If you use your card a lot, is it worth considering a premium card? “In general, more ‘premium’ or exclusive credit cards offer the worst interest rate, as you’re paying for extra,” said Darrag Cassidy of price comparison site Bonkers.ie.

“However, if you are someone who knows that they will pay the dues in full and on time every month, the interest rate may not be very significant. So in this case you may want to look at cards that offer perks. And with benefits come.”

AIB’s Platinum Card offers some of the best. “This gives 0.5pc cashback on spending between €5,000 and €50,000 over a 12-month period (up to a maximum of €225 per year),” Mr. Cassidy said.

“Another advantage is that if you deposit money into your card so that it is in credit, you can withdraw money from ATMs abroad and not be charged the usual cash advance fee. This is a common feature on credit cards. Used to be but is no longer widely available. The rate isn’t even the worst at 17pc APR. However, the Platinum card requires a minimum wage of €40,000 per year.”

If you use your card a lot but your spending is sensible, non-premium cards offer some attractive rewards too.

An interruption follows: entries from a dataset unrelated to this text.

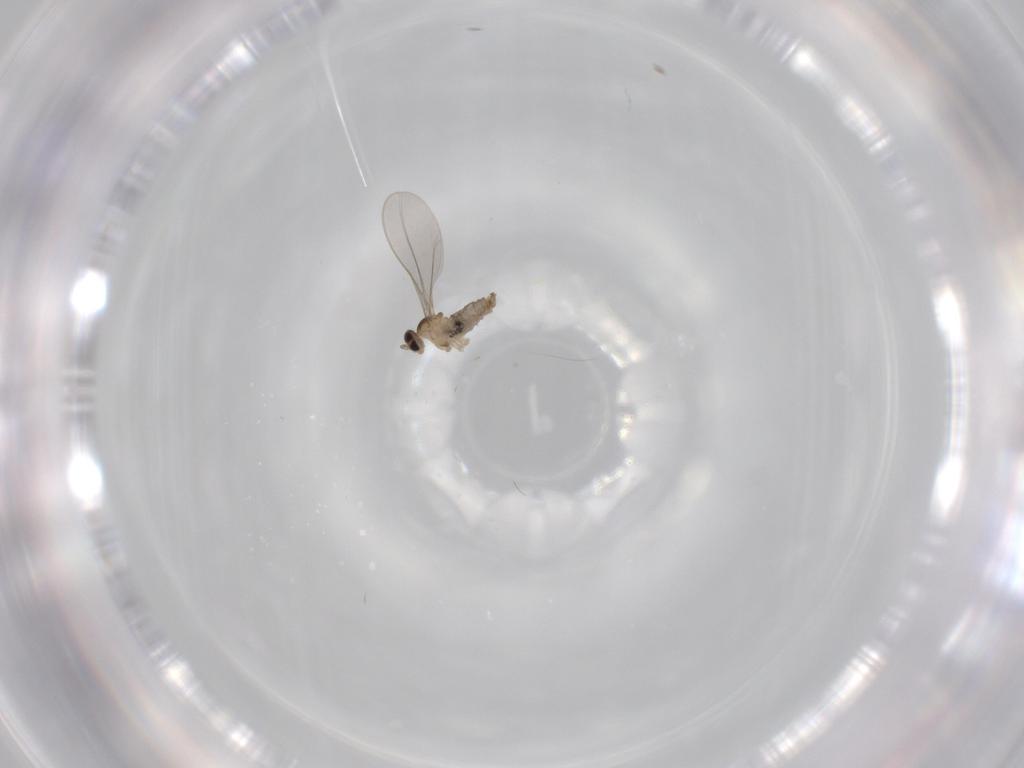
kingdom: Animalia
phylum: Arthropoda
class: Insecta
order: Diptera
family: Cecidomyiidae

Avant Money’s Rewards+ Visa card will give you 1.25pc cash back on select purchases up to a maximum of €12 per month. However, to get this full amount you would need to spend more than €900 per month, notes Mr. Cassidy. “And any expenses on travel, betting, vacations, car rentals, public transportation, flights and hotels are not included.”

At the end of the day, it all comes down to what you use your card for.